Producers lobby in Ankara bid to halt controversial draft law on olive groves

Producers lobby in Ankara bid to halt controversial draft law on olive groves

Representatives from Turkey’s olive industry met two top officials on June 7 in a bid to halt a contentious draft law, which will make it possible for the building of industrial facilities on olive groves if “public interest” can be imputed under the supervision of a preservation board. 

Sector players met Food, Agriculture and Livestock Minister Faruk Çelik and Science, Industry and Technology Minister Faruk Özlü in Ankara. 

They discussed leaving out the olive regulation from the production reform package in order to redesign it in the upcoming period by consulting with all parties, according to sources close to the matter. 

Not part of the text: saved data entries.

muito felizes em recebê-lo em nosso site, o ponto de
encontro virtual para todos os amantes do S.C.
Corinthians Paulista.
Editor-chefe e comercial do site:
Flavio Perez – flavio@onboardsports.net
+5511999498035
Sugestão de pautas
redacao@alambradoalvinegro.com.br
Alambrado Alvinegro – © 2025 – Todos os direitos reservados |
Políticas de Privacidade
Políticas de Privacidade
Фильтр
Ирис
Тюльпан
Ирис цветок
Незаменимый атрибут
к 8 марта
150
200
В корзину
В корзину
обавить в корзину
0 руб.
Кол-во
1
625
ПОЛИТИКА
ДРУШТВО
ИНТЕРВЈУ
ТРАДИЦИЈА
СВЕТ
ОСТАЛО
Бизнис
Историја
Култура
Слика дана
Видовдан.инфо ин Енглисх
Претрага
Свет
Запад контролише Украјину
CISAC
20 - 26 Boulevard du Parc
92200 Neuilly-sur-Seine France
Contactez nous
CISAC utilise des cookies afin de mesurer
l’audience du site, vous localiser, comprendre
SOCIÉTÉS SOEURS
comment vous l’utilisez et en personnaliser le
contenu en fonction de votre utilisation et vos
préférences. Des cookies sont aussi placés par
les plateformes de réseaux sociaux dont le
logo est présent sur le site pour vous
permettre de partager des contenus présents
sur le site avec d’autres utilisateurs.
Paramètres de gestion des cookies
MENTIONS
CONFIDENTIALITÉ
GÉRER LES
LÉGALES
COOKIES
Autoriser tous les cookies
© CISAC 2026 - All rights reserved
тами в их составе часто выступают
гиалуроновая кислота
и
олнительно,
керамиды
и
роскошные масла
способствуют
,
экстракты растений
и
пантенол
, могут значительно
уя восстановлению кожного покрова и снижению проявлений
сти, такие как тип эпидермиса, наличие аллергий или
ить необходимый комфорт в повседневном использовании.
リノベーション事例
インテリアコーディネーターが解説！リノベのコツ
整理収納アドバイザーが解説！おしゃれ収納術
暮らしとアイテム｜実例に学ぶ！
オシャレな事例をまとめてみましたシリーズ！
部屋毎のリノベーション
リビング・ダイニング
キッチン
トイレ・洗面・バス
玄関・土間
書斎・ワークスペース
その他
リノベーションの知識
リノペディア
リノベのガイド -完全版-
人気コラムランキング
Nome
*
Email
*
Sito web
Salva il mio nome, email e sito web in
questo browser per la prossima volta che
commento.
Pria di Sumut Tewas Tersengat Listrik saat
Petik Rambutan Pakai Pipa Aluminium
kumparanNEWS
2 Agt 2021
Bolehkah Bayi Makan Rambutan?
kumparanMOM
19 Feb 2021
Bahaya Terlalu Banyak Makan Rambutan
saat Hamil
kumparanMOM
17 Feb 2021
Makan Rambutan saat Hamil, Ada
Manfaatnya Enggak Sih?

Another option is to make revisions on the existing draft law, which envisages bringing about reforms to industrial production. 

A final decision will be reached after a meeting is held with Prime Minister Binali Yıldırım, according to sources. 

The parliament commission on May 31 decided to establish an “Olive Grove Preservation Board” to supervise investments on olive oil groves and prepare reports on investment demands, which will be headed by city governors under the guidance of the agriculture minister. 

On June 7, the negotiating parties also discussed the inclusion of sector representatives on the board, according to sources. 

Turkey faced a heated debate over the fate of its olive trees last week during voting on a production reform draft in parliament. 

Although some provisions were left out by the government amid strong opposition from various parts of society, a number of key provisions remained the same, to the extent that “olive trees will no longer be subject to legal protection,” according to opposition groups and sector players.